Справятся и с карандашом.
«Руки, держащие молот, справятся и с карандашом» — так была названа и статья о творчестве поэта-рабочего, опубликованная в «Орловской правде».
Взволнованно и горячо откликался Александр Астанин на всё, что происходило вокруг, радуясь утверждению нового, трудовым победам, расцвету человеческой личности:
С жизни сброшен далеко
Тугой аркан,
Подружилась с молотком
Моя рука.
И растут неудержимо
Этажи,
Стала близкой и любимой,
Эта жизнь…
В стихах орловского поэта возникают картины стройки, ударного труда, когда «станки поют оду торжественно и обыкновенно». Восхищённо отмечает Александр Астанин все добрые перемены:
Вырос родной мой город,
Стал он неузнаваем.
В 1934 году Александр Астанин вместе с Борисом Николаевским выступал на городской партийной конференции с рапортом орловских литераторов, читая свои стихи о социалистическом строительстве.
Бодрый, жизнерадостный, крепкий, с открытым, мужественным лицом — таким Саша Астанин запомнился современникам.
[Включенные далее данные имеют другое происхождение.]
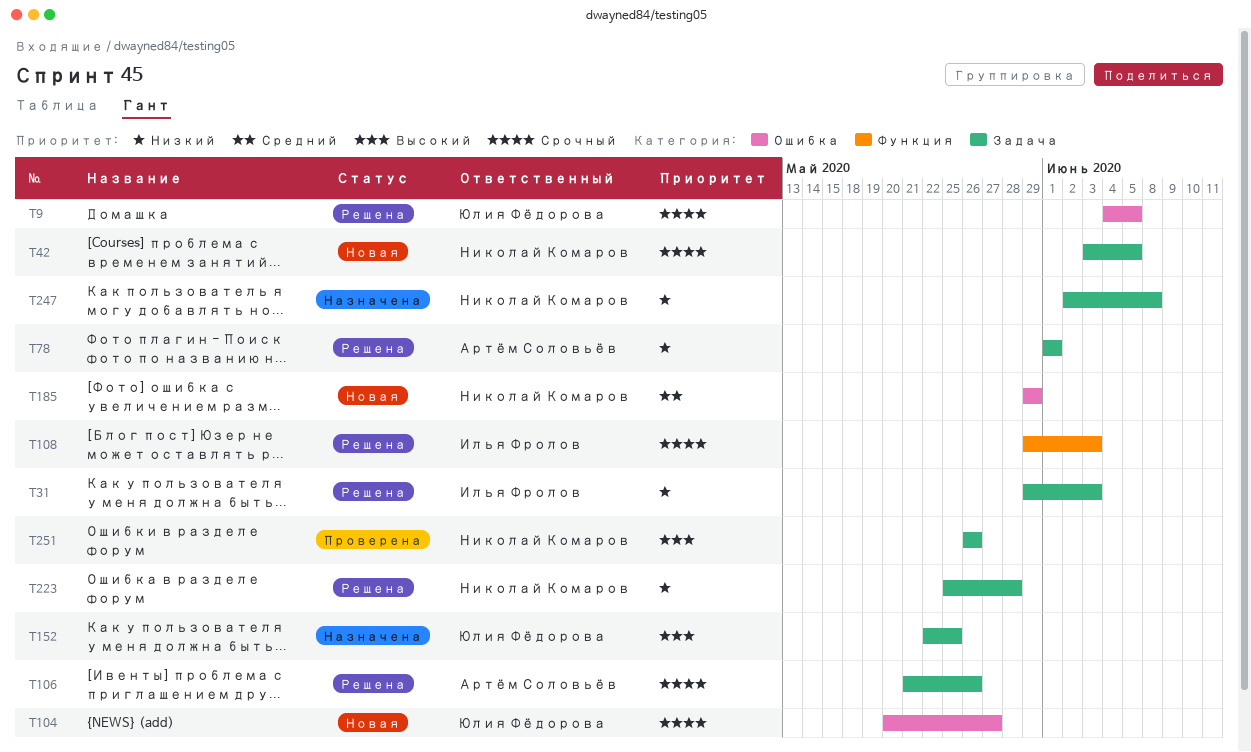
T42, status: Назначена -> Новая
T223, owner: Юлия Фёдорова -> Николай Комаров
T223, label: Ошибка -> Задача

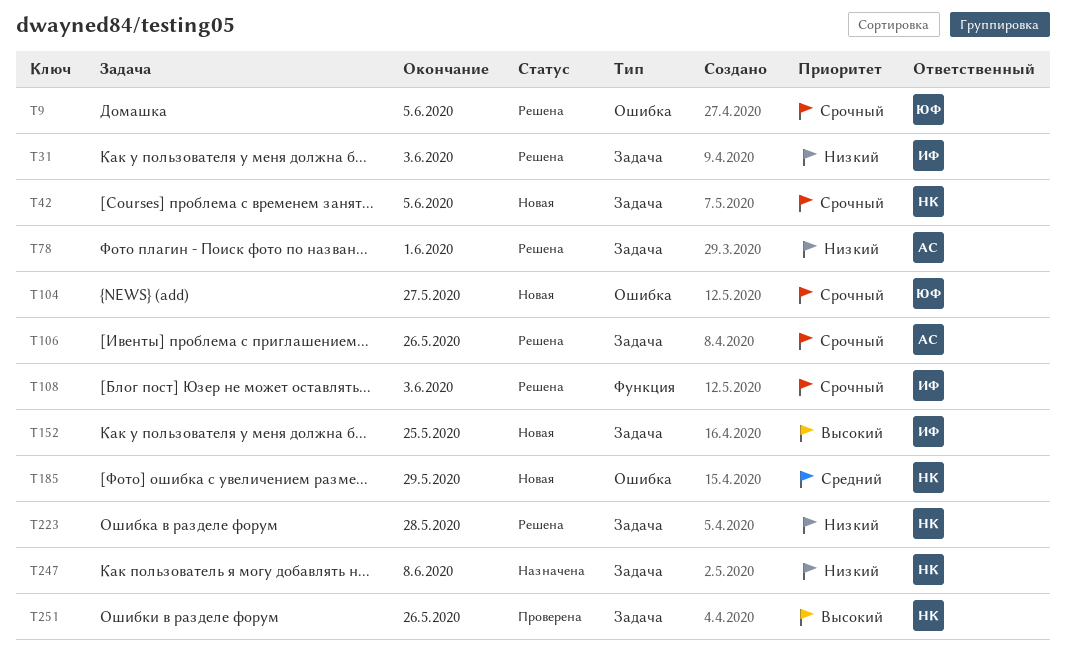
T152, status: Назначена -> Новая
T152, owner: Юлия Фёдорова -> Илья Фролов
Таков он и на сохранившейся в Тургеневском музее фотографии, в 1936 году запечатлевшей трёх друзей, трёх орловских литераторов: Михаила Киреева, Бориса Николаевского и Александра Астанина. Молодой, отчаянно весёлый, сильный, красивый Саша Астанин — весь в его бодрых, радостных строках:
Холод, холод,
Нас тебе не выжить,
Не замерзнуть
Молодым таким.
Наша радость —
С перегибом лыжи,
Наша радость —
Звонкие коньки.
Не беда,
Что пышною метелью
По полям раскинешь
Ты снега.
В выходной
Зато с каким
Весельем
Запружинит
Радостно нога.
Став на лыжи,
След отметив
Парою полос, —
Мы с тобою
Здорово поспорим,
Молодой, задирчивый
Мороз.
Тишину порвут
И ошарашат
Наши молодые голоса.
Ты, мороз,
Уж не настолько
Страшен,
Как тебя
Некрасов описал.
Посмотрите,
Даже без перчаток:
— Ну, и ловок же,
Ну, и бедов…
Мчится парень,
Видя отпечаток
Зайцем перепутанных
Следов.
И дыша напористо,
Как ветер,
От усилий
Палку обломив,
Парень совершенно
Не заметит,
Как зажгутся
В сумерках огни…
Но были у Александра Астанина и иные строки, написанные в предчувствии грядущего поединка Страны Советов с фашистами. Ещё допризывником, в 1934 году он написал стихотворение «Мы готовы».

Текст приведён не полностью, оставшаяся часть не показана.